[[ EXCERPTED TEXT, beginning ]]
In re Contents & Records Relating to the Google Accounts

Decision Date15 February 2018
Docket Number18–mc–00020
Citation310 F.Supp.3d 883
Parties In the MATTER OF the SEARCH OF: CONTENTS AND RECORDS RELATING TO the GOOGLE ACCOUNTS (Google Plus, Gmail, Google Drive) Related to the e-mail addresses: which are stored at premises controlled by Google, Inc., 1600 Amphitheatre Parkway, Mountain View, AC 94043
CourtU.S. District Court — Southern District of Ohio
OPINION AND ORDER

EDMUND A. SARGUS, JR., CHIEF UNITED STATES DISTRICT JUDGE

This matter is before the Court on the Government's Motion for Reconsideration of what the Government has deemed a denial of an application for a search warrant.1 For the reasons set forth below, the Court DENIES the Government's Motion for Reconsideration. Based on the extraordinary circumstances of this case, the Court withdraws the order of reference for this warrant under 28 U.S.C. § 636, Federal Rule of Criminal Procedure 59(a), and Local Rule 72.2. This Court finds that the records sought are within the scope of the Stored Communications Act ("SCA"), 18 U.S.C. § 2701 et seq. The application for a search warrant is GRANTED.
[[ EXCERPTED TEXT, end ]]
[[ INFORMATION SHOWN, beginning ]]
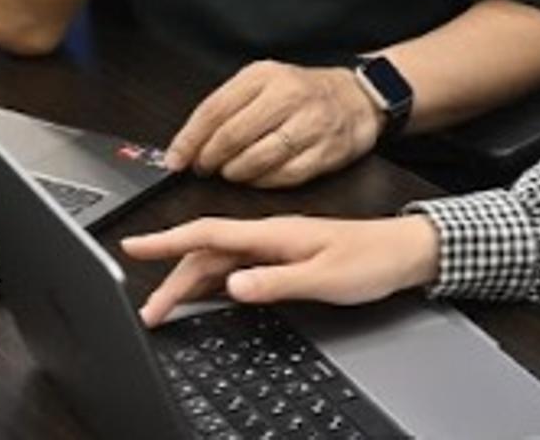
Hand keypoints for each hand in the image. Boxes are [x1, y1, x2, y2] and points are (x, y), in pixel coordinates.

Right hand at [122, 214, 441, 325]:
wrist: (405, 251)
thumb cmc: (372, 260)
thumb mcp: (324, 276)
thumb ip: (275, 282)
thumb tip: (232, 285)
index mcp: (274, 233)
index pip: (208, 232)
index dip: (168, 240)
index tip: (134, 246)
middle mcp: (270, 236)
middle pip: (207, 253)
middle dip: (171, 277)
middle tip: (147, 307)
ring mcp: (276, 246)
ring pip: (220, 261)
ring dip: (190, 281)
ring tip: (164, 306)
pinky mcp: (285, 258)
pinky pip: (237, 267)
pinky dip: (214, 281)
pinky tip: (205, 295)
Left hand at [165, 60, 381, 186]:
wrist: (357, 98)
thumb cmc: (302, 93)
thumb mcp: (262, 83)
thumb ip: (226, 107)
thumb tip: (186, 144)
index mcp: (265, 76)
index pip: (215, 109)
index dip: (189, 139)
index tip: (175, 160)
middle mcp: (288, 96)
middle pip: (233, 136)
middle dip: (210, 159)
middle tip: (204, 168)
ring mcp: (310, 124)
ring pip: (257, 159)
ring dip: (235, 173)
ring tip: (231, 172)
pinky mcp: (327, 151)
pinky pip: (284, 176)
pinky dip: (264, 182)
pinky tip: (257, 178)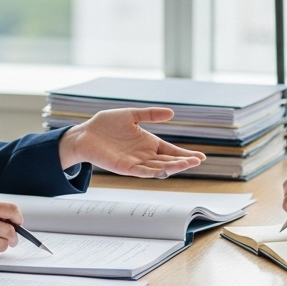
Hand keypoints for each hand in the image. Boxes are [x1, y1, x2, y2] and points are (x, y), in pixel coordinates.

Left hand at [58, 107, 205, 177]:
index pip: (172, 151)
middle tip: (197, 160)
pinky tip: (164, 170)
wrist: (85, 133)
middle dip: (183, 162)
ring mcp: (136, 162)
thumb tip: (171, 113)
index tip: (201, 157)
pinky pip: (142, 172)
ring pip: (158, 168)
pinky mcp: (125, 168)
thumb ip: (150, 115)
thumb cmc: (106, 124)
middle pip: (169, 161)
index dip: (186, 154)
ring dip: (172, 167)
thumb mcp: (132, 115)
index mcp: (149, 143)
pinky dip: (153, 172)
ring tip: (186, 164)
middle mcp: (145, 155)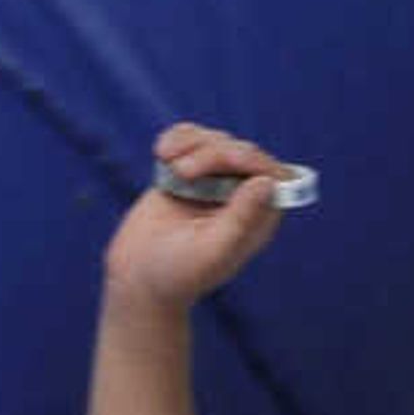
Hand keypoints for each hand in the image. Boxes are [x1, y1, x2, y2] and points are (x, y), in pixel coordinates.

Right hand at [103, 121, 293, 310]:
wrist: (137, 276)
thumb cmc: (179, 272)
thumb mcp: (212, 250)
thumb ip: (240, 218)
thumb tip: (266, 182)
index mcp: (259, 218)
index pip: (276, 176)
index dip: (256, 161)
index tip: (229, 158)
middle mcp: (242, 198)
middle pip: (244, 153)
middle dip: (215, 153)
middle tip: (183, 172)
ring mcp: (214, 182)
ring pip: (217, 141)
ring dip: (193, 143)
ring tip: (167, 162)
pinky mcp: (188, 173)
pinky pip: (192, 139)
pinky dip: (177, 138)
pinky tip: (162, 153)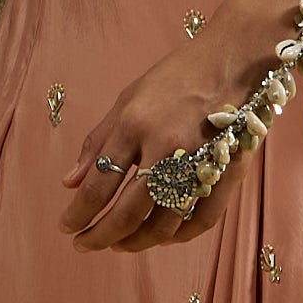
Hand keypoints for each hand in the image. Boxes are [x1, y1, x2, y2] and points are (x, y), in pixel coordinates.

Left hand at [56, 0, 302, 253]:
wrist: (236, 57)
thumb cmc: (178, 75)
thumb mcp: (128, 98)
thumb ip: (98, 141)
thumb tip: (69, 183)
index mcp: (134, 124)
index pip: (98, 184)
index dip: (78, 213)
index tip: (66, 227)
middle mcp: (164, 146)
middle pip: (127, 212)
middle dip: (100, 236)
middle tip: (85, 245)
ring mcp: (198, 162)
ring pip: (163, 224)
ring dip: (136, 242)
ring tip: (120, 244)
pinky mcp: (225, 172)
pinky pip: (199, 221)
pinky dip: (177, 237)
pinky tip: (160, 238)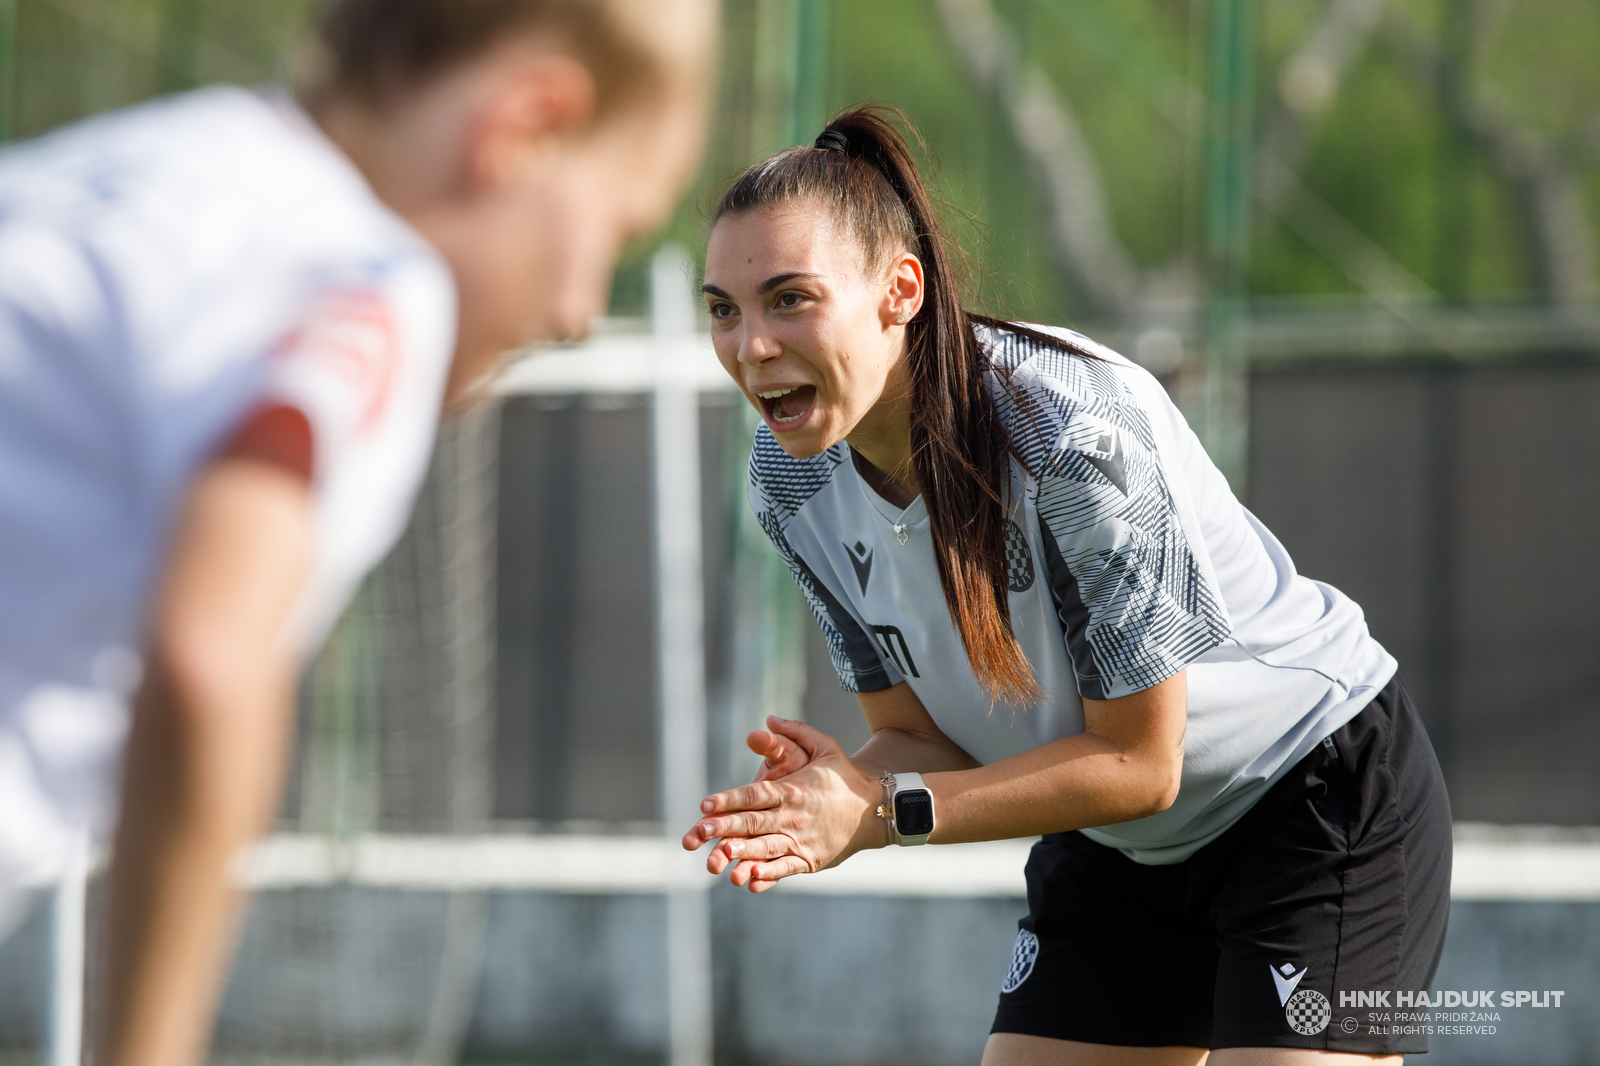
[[ INFORMATION SHOWN, end ]]
◆ REQUIRED TASKS:
a - In the Google accounts warrant opinion, which statute does the court find covers the records the Government seeks?
b - Continue the Google accounts warrant opinion, picking up after its final sentence.

◆ ANSWERS TO EACH TASK:
a - The Stored Communications Act, 18 U.S.C. § 2701 et seq.

b -
I.

On February 12, 2018, an Assistant United States Attorney and a Homeland Security Investigations Task Force Officer presented an application for a search warrant to a Magistrate Judge in the United States District Court for the Southern District of Ohio, Eastern Division. The search warrant application sought electronic communications and records related to a defendant's Google email accounts, pursuant to 18 U.S.C. §§ 2703(a), 2703(b)(1)(A), and 2703(c)(1)(A) of the SCA. The warrant sought to require Google to disclose all responsive information, regardless of whether it is "stored, held or maintained inside or outside of the United States."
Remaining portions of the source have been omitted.